When calling loss2.backward(retain_graph=False). I get the below error (with stack trace)

//STACK TRACE
 File "train.py", line 160, in <module>
    zs, logdet, mean, log_sd= model(x)
  File "/Users/saandeep/Projects/fg/normalizing_flow/.venv/lib/python3.7/site-packages/torch/nn/modules/module.py", line 1051, in _call_impl
    return forward_call(*input, **kwargs)
  File "/Users/saandeep/Projects/fg/normalizing_flow/model.py", line 226, in forward
    mean, log_sd = self.prior(zs[-1]).split(2, 1)
  File "/Users/saandeep/Projects/fg/normalizing_flow/.venv/lib/python3.7/site-packages/torch/nn/modules/module.py", line 1051, in _call_impl
    return forward_call(*input, **kwargs)
  File "/Users/saandeep/Projects/fg/normalizing_flow/model.py", line 117, in forward
    out = self.linear(input)
  File "/Users/saandeep/Projects/fg/normalizing_flow/.venv/lib/python3.7/site-packages/torch/nn/modules/module.py", line 1051, in _call_impl
    return forward_call(*input, **kwargs)
  File "/Users/saandeep/Projects/fg/normalizing_flow/.venv/lib/python3.7/site-packages/torch/nn/modules/linear.py", line 96, in forward
    return F.linear(input, self.weight, self.bias)
  File "/Users/saandeep/Projects/fg/normalizing_flow/.venv/lib/python3.7/site-packages/torch/nn/functional.py", line 1847, in linear
    return torch._C._nn.linear(input, weight, bias)
 (Triggered internally at  ../torch/csrc/autograd/python_anomaly_mode.cpp:104.)
  allow_unreachable=True, accumulate_grad=True)  # allow_unreachable flag
Traceback (most recent call last):
  File "train.py", line 174, in <module>
    loss2.backward(retain_graph=False)
  File "/Users/saandeep/Projects/fg/normalizing_flow/.venv/lib/python3.7/site-packages/torch/_tensor.py", line 255, in backward
    torch.autograd.backward(self, gradient, retain_graph, create_graph, inputs=inputs)
  File "/Users/saandeep/Projects/fg/normalizing_flow/.venv/lib/python3.7/site-packages/torch/autograd/__init__.py", line 149, in backward
    allow_unreachable=True, accumulate_grad=True)  # allow_unreachable flag

//MAIN ERROR
RuntimeError: one of the variables needed for gradient computation has been modified by an inplace operation: [torch.FloatTensor [2, 4]], which is output 0 of TBackward, is at version 2; expected version 1 instead. Hint: the backtrace further above shows the operation that failed to compute its gradient. The variable in question was changed in there or anywhere later. Good luck!
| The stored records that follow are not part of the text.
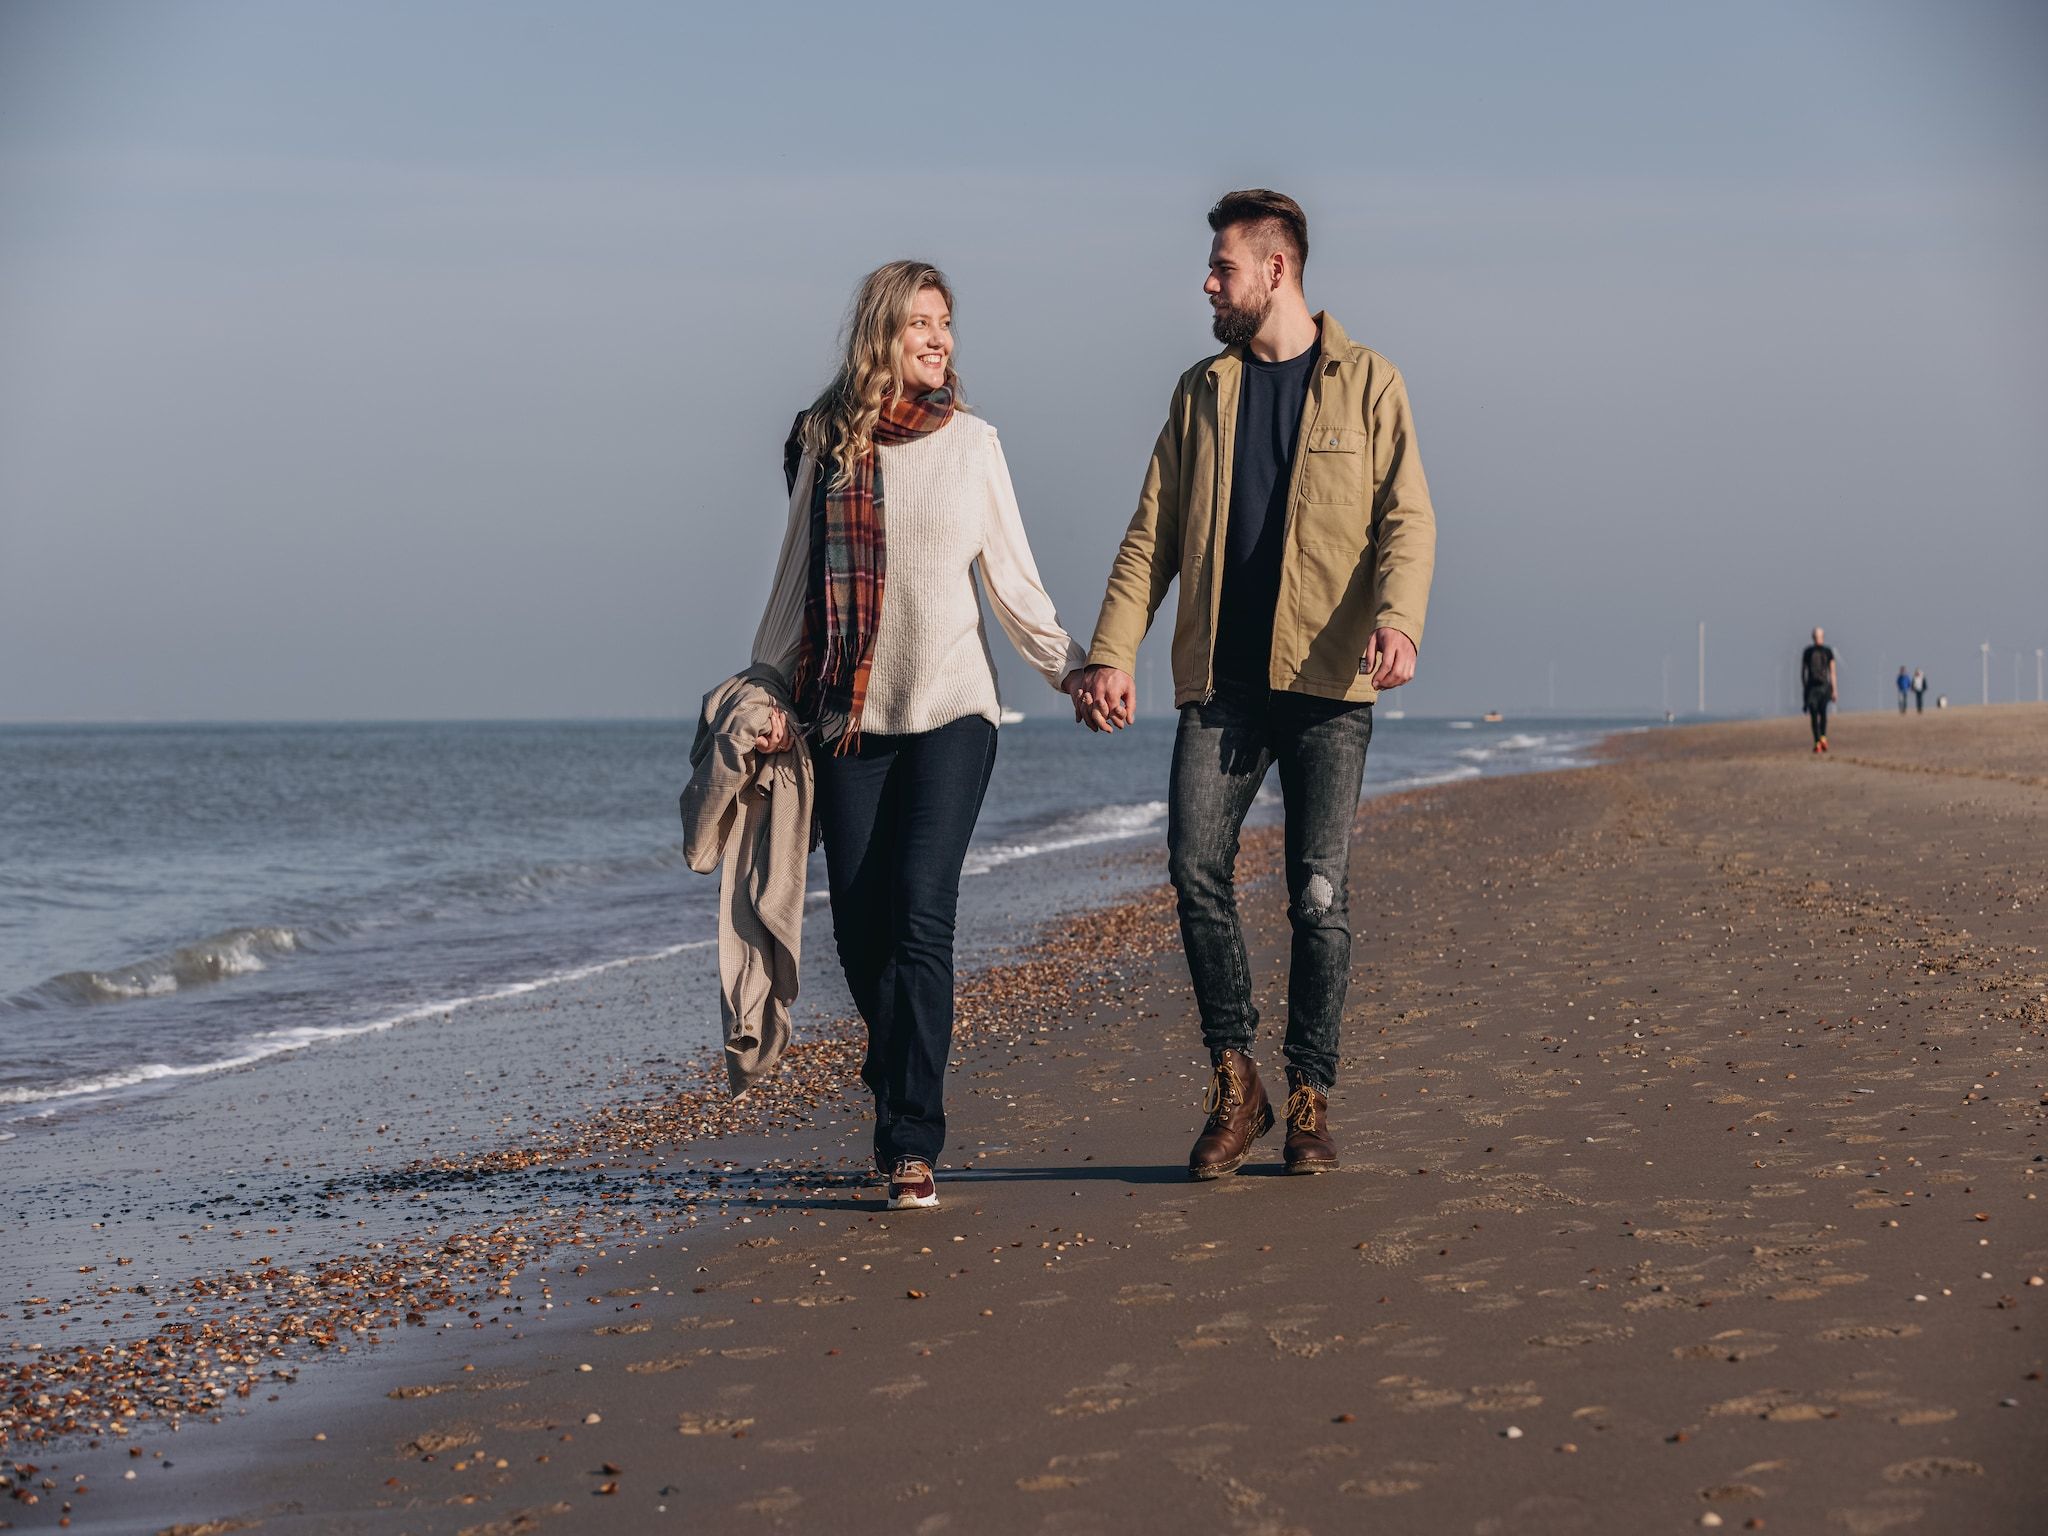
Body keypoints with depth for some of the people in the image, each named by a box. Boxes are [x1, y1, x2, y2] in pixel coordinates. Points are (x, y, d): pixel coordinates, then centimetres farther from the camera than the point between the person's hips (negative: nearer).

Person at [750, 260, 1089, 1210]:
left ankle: (912, 1145, -15)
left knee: (920, 914, -14)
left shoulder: (970, 442, 5)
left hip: (951, 711, -2)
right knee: (860, 926, 1)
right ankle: (901, 1092, 25)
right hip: (848, 715, 2)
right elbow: (797, 581, 11)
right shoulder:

I am aware that any inplace operation causes this issue but am unable to pinpoint the location either in the model.py or loss.py due to nature of stack trace.

You are making one simple mistake. You are calling the second loss2.backward() after the first optimizer.step()

# NO ERROR
loss1.backward(retain_graph=True)
loss2.backward(retain_graph=False)
optimizer.step()
optimizer2.step()

The reason is that once you call optimizer.step() the variables are updated with the grads. When you again call loss2.backward() the grads have already been used to update the variables since in your case the variables(parameters) are common
Hope this helps